On the other hand, that's not to say tcl isn't useful. It is. It simply doesn't address the same problem domain as perl does. Because it doesn't, you're comparing apples and petunias, and while we can play that game (in fact, we are :-), it's inherently prejudiced depending on what answer you're looking for.

Tcl imposes less syntactic grammar on you than does perl. Because of this, it's better at being a metalanguage than perl is. By metalanguage, I mean one from which you can craft your own private little language. And making little languages is both fun and worthwhile, because it allows you to produce a focused solution that allows for a simpler end-user specification.

Two examples of this are expect and tk. Notice how easy it is to specify what you want to happen using them. Now, one could argue that it just takes the right libraries, and that wit them you can do this in any language. But that's just glossing over how easy it is in tcl.

Before release 5 it was somewhat difficult to do this in perl. Now it's much less so, although still moreso than in tcl. Larry wrote a nice reply once to Peter da Silva in which he showed that it was quite easy to craft a make-like program in perl without subjecting the end user to an undue quantity of confusing punctuation.

In my estimation, tcl is good for two things: the creation of new metalanguage package (like expect) and interfacing with these. It is not, however, a general-purpose programming language, and people who try to use it as such will be laboring under severe burdens that probably cannot ever be fixed due to the languages design criteria. That is, its strengths in one area (metalanguage design) guarantee its weaknesses in others (performance, compile-time analysis, etc).

If you read the older writings of John Ousterhout on tcl and contrast with the newer ones - or just listen to some of his talks - you'll see that he's changed his tune a bit about what tcl's legitimate and reasonable problem domain is. I believe in retrospect that it was the language's devout followers who pushed John into this stand rather than him trying to push them towards it. Caveat emptor: Tcl shares the shells' (especially ksh's) seductive snare in that it seems ok for a while, but by the time you realize you're in too deep for what the language can provide, you've already wasted a lot of time and effort.

While it's probably going too far out on a limb to say that perl is actually a ``real'' general purpose programming language, it certainly provides more inherent support for creating more ``serious'' (large and complex) programs than tcl does. Of course, C wasn't designed to be a general-purpose programming language either: it was designed to be a systems programming language, which isn't quite the same thing.
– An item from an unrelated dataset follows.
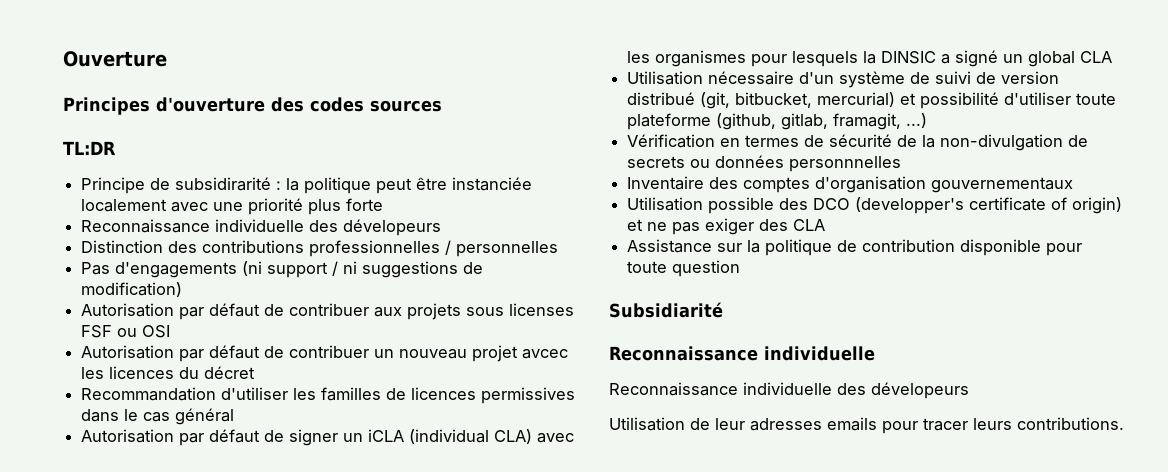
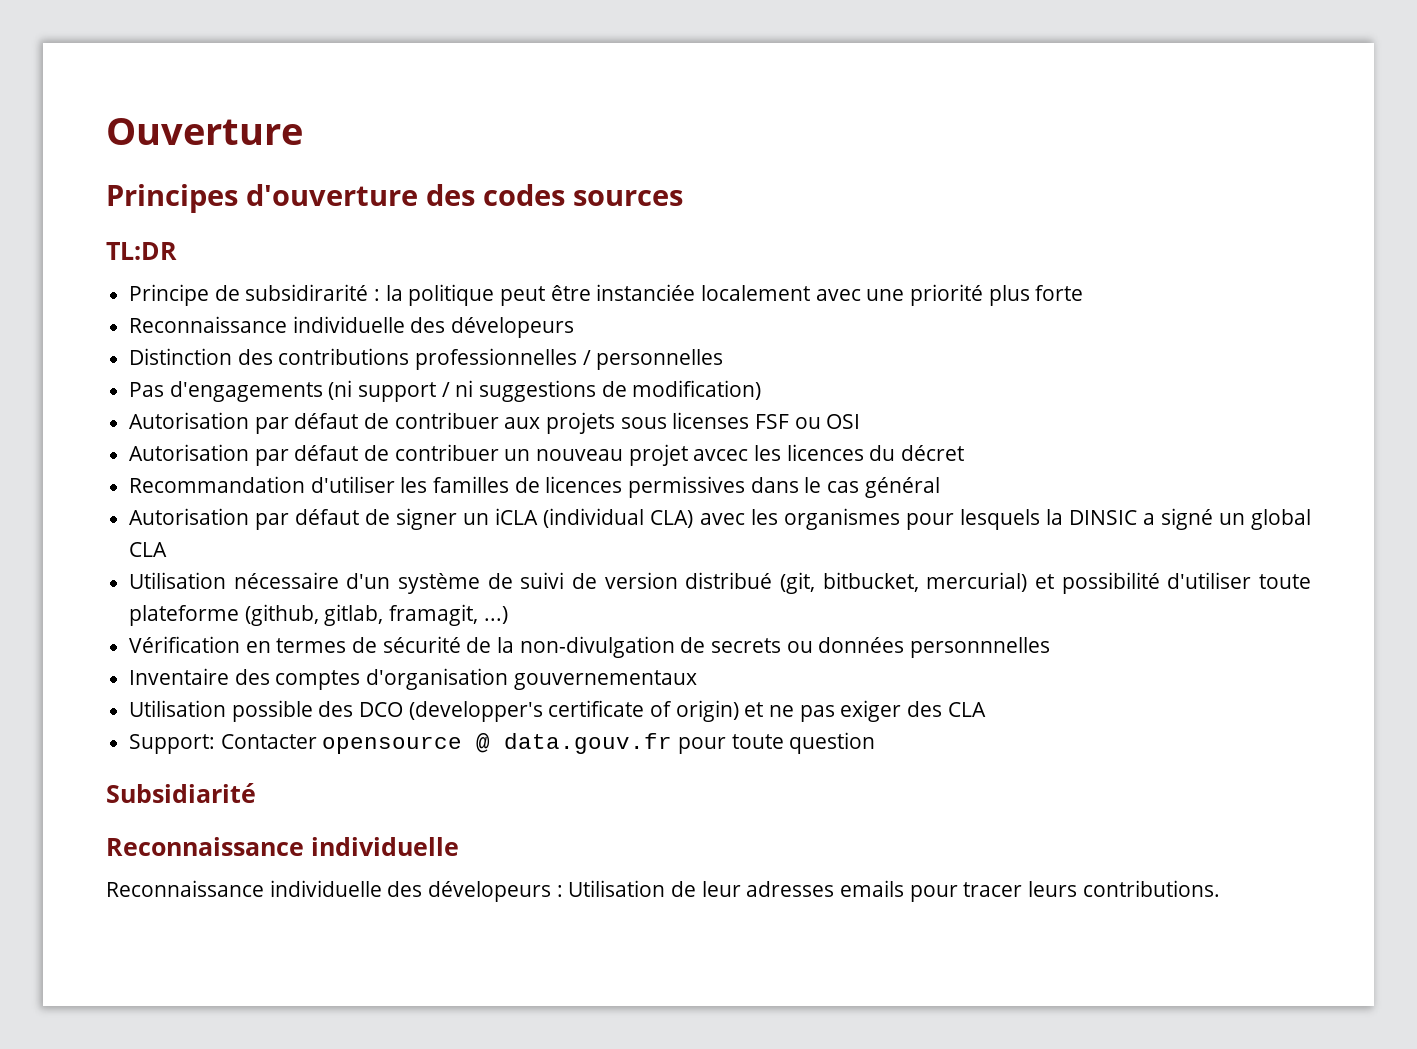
[627,239,1042,256] Assistance sur la politique de contribution disponible -> [129,733,673,754] Support: Contacter opensource @ data.gouv.fr
(969, 390) // -> [556,885,563,897] :

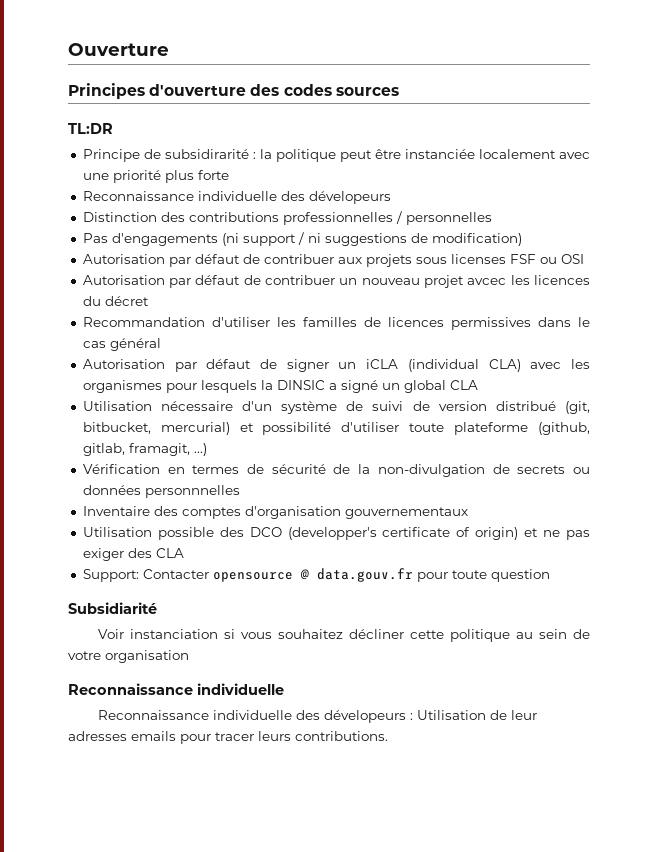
(256, 793) none -> [98,629,591,642] [68,650,189,663] // Voir instanciation si vous souhaitez décliner cette politique au sein de votre organisation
Likewise, C++ is not an object-oriented programming language; it's a systems programming language that offers a few (highly obfuscated, lamentably enough) object-oriented features.

I would say that perl is a language designed for high-level, portable, systems programming on tasks of small to medium scope, but with support for enough underlying general-purpose programming constructs to make it suitable for many users who would not characterize themselves as systems programmers. This includes not just systems administrators but also people doing software installations, rapid prototyping, generic data munging, simple client/server programming, customer support, and test suite design and analysis. Another application area for which perl provides an elegant and convenient solution is one which is growing so fast that I suspect even its second-derivative is still positive: World Wide Web script support (a.k.a. CGI programming). I suspect than in a few years, perl may well be better known as a CGI language than it is as a sysadmin language.

--tom